Not surprisingly, I found no difference between the 7.1 surround sound on or off while playing music. The sound quality was crisp and robust overall, with pronounced bass that wasn’t overbearing. I could pick up minimally produced beats if I focused hard enough.
The Viper V380 includes a detachable microphone that is malleable and easy to move around for user and listener comfort. It has Environmental Noise Cancellation (ENC), which helps block out typical noise interruptions, rather than insulating against all noise.
While video chatting with my brother, he confirmed he wasn’t able to hear the hum of my space heater, typing or the sound of cars and people outside my window with ENC. However, he did pick up the sounds of ambulances close by and music I played in the vicinity. While speaking, he found my voice loud enough to recommend I speak more softly. So it's safe to say that an excited, screaming gamer may want to position the mic a bit further away from the face.
Features and Software
The Viper V380 requires Viper Software setup for optimal use. The control interface is simple with on/off functions primarily, rather than tweakable options.
To optimize audio, users can turn the equalizer on and off or turn the Xear 3D 7.1 surround sound option on and off. The Xear Voice clarity option includes Voice Clarity Level and Noise Suppression Level features. They’re adjustable, but I typically left this off. Outside of volume controls, that’s the full extent of options for audio.
The most elaborate part of the software is the RGB control. Users can set the style of the lighting, as well as the brightness, speed, and color. The lighting supports the full RGB spectrum, allowing for a multitude of design options.
The Xear ENC option is the primary control for the mic, which also has an on/off function. The Xear Magic voice feature allows users to cloak their voice while speaking and includes dinosaur, duck, human male or human female options.
Overall, the software interface is easy to navigate. There is a prominent reset button at the bottom right corner that will take all customizations back to factory settings. There is also a setting at the top-right corner that allows users to customize the font, size and lighting of the interface itself.
The Patriot Viper V380 is an excellent option for those who’d like some RGB with their cans and a comfortable fit for long-term use. The headset is fairly plug-and-play, and users likely won’t see much need to mess with the settings. The audio is quality with virtual surround sound proving a slight advantage on the battlefield. Meanwhile, the mic effectively blocks out distracting noises coming from your environment.

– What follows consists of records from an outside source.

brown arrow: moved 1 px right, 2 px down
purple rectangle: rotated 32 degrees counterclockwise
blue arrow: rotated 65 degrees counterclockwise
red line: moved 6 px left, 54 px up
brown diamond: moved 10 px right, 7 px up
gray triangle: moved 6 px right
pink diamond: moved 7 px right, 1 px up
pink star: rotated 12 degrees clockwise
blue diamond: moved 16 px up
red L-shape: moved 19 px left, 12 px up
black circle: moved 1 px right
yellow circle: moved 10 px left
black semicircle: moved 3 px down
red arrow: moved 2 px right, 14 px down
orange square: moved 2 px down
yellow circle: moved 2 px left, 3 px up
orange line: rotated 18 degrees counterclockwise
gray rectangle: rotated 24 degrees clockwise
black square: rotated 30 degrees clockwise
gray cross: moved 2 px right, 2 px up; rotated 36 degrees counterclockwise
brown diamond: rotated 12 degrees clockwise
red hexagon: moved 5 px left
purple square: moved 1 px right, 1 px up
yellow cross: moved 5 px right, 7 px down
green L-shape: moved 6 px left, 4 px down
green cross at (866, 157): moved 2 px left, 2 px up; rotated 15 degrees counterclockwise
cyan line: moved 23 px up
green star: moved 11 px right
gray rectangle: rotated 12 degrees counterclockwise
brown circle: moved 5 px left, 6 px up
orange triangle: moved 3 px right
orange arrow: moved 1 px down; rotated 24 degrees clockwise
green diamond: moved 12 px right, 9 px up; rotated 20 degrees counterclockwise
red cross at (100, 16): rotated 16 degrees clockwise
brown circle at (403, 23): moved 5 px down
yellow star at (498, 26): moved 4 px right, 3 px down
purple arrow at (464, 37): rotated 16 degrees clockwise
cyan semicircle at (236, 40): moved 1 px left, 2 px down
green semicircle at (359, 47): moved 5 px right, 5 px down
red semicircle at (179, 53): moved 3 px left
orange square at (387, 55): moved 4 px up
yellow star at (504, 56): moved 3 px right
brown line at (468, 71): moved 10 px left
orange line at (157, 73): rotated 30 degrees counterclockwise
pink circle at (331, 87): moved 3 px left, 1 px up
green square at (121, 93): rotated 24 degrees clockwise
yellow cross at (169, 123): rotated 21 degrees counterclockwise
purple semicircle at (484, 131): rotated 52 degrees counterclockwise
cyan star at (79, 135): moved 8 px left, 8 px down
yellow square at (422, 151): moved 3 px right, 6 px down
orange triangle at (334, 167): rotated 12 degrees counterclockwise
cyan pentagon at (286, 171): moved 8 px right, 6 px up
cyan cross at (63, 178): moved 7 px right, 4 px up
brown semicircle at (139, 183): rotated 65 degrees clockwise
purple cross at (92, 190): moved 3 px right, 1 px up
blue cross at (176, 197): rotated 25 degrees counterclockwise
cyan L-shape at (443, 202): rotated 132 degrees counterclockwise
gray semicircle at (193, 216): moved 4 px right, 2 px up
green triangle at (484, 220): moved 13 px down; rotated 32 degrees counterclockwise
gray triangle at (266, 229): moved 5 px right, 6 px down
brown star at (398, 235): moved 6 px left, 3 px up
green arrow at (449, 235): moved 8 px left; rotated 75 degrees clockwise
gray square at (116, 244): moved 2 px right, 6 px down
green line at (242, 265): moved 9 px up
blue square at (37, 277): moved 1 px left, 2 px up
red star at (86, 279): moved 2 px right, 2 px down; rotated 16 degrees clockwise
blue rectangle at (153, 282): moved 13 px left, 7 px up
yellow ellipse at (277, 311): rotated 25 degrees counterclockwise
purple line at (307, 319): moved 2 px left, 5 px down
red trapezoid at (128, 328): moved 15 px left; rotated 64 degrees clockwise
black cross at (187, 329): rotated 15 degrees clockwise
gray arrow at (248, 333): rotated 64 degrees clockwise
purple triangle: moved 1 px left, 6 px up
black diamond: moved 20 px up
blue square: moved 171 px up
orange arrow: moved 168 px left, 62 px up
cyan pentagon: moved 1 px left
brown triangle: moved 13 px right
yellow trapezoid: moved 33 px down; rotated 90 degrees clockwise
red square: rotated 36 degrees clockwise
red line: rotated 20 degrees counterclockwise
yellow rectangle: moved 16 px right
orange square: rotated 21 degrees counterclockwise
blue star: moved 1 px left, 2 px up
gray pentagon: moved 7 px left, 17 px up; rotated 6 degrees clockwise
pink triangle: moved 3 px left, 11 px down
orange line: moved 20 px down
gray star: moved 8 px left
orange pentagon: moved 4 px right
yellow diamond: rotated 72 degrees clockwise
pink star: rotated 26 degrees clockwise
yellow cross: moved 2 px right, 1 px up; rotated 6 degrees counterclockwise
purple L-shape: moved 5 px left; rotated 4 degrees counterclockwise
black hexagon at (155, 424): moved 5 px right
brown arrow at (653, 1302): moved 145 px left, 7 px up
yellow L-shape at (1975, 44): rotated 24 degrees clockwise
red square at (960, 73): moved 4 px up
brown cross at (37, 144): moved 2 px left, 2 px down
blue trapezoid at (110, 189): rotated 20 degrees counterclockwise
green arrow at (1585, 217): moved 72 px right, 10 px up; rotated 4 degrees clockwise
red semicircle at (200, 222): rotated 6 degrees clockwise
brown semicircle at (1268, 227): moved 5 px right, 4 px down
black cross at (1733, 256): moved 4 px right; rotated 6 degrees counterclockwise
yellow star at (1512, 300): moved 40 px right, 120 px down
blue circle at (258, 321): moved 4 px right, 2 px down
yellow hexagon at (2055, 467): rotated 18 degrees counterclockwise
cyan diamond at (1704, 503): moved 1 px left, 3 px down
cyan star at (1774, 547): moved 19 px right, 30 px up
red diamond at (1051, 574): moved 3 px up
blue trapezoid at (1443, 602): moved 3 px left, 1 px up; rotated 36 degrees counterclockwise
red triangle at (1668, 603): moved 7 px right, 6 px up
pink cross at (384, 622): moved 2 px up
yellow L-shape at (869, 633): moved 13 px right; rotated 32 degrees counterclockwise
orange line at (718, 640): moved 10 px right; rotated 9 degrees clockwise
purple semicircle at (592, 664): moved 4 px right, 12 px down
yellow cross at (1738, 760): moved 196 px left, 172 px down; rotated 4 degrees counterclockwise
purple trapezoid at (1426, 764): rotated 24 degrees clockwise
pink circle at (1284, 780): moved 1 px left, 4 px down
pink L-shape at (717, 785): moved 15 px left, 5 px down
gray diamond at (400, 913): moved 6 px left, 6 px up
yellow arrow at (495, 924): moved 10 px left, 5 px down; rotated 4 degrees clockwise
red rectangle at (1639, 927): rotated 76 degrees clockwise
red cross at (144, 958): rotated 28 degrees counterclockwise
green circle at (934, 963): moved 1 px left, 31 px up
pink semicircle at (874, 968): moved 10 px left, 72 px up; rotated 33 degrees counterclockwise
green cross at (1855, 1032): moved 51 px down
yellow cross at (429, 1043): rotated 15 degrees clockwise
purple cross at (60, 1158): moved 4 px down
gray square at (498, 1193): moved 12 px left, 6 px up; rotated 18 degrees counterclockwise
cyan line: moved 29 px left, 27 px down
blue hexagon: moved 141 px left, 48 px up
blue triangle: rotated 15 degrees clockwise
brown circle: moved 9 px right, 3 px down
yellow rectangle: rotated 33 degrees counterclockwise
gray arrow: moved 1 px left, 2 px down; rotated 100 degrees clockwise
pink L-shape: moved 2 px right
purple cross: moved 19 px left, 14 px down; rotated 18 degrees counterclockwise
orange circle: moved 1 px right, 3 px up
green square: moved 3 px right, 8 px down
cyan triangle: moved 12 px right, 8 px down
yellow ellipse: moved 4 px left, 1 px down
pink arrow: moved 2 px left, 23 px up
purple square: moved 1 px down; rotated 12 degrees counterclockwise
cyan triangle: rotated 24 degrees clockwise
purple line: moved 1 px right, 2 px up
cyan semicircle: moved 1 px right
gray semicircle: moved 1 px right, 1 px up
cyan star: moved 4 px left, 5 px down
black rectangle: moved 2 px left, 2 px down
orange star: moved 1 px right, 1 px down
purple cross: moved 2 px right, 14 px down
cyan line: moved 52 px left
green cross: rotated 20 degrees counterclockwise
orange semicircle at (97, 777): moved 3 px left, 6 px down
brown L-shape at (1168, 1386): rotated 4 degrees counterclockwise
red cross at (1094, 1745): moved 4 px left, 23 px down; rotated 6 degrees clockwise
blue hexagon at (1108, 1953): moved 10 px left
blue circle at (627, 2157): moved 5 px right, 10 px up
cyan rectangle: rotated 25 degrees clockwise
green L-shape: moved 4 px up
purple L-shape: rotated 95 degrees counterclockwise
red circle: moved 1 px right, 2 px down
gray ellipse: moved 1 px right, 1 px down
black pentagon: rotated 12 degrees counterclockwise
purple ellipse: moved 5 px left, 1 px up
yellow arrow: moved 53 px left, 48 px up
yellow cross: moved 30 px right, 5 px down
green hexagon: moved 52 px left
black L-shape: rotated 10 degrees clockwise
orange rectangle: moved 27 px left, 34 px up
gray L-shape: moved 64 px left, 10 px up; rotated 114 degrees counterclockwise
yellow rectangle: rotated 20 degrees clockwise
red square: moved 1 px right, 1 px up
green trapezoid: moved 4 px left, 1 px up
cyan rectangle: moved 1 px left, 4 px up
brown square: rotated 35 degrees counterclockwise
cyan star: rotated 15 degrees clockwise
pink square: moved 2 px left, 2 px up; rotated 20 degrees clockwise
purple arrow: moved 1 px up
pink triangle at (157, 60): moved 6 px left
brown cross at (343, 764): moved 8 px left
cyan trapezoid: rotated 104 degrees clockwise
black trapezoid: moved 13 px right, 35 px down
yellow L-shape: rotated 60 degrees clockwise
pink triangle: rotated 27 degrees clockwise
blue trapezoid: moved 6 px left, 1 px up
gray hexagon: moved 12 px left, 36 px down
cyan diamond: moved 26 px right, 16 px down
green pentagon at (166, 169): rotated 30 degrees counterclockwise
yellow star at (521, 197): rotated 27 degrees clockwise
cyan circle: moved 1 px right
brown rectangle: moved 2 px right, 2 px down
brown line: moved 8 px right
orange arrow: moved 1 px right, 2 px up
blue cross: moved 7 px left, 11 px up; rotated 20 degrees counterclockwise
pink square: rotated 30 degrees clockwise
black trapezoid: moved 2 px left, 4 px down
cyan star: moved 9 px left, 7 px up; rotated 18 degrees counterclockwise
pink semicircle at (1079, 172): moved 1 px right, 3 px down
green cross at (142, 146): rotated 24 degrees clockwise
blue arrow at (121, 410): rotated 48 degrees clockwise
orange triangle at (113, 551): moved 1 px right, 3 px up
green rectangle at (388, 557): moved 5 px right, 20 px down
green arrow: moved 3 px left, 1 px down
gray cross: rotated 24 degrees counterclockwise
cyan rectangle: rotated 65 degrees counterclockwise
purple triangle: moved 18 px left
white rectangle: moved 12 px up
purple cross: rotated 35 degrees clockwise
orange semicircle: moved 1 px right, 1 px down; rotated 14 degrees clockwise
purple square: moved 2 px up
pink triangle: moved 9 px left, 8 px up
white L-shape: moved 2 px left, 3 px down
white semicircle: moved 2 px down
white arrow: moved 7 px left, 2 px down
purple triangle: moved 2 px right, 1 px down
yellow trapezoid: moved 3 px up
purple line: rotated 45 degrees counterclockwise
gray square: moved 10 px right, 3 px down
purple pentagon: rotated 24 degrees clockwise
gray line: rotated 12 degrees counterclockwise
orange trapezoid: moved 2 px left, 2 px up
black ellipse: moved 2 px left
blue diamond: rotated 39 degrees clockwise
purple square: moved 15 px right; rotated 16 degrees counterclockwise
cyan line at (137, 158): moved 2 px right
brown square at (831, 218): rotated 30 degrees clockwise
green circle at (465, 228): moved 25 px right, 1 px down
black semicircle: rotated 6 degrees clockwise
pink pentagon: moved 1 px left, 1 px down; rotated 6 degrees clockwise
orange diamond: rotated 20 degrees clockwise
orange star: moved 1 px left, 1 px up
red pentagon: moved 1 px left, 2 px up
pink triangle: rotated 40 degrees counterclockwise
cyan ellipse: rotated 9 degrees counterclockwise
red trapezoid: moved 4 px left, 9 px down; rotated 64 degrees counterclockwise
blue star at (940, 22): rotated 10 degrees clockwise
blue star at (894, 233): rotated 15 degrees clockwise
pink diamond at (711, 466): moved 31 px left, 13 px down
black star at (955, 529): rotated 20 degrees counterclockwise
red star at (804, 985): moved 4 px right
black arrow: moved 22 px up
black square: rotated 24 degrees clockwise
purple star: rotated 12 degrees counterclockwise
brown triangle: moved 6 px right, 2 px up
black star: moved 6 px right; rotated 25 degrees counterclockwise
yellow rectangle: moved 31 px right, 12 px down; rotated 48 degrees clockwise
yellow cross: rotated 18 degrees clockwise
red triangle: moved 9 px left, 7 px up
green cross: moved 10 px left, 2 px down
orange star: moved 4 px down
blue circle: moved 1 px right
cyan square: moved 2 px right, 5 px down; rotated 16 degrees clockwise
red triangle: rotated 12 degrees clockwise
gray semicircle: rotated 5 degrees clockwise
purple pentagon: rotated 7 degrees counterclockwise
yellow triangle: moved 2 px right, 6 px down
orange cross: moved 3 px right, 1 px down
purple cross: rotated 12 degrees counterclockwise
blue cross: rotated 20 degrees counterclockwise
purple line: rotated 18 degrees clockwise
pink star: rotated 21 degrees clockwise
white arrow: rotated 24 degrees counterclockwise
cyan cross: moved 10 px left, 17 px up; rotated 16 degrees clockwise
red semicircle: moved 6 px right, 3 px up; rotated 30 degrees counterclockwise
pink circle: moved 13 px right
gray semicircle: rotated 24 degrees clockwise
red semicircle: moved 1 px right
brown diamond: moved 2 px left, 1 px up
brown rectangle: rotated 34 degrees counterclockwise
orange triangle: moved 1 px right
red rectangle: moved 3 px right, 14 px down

If the USB-only life isn’t your cup of tea, you can also check out the Asus TUF Gaming H3, which promises a good experience, great out-of-box sound quality, comfortable design and 7.1 surround sound support for half the price at $49.99. The HyperX Cloud Orbit S, while much more pricey ($250 as of this writing), also makes better use of surround sound technology and has 3.5mm, as well as Type-A and Type-C connectivity options.
Otherwise, the Viper V380 remains a relatively budget-friendly option that also brings unique RGB style.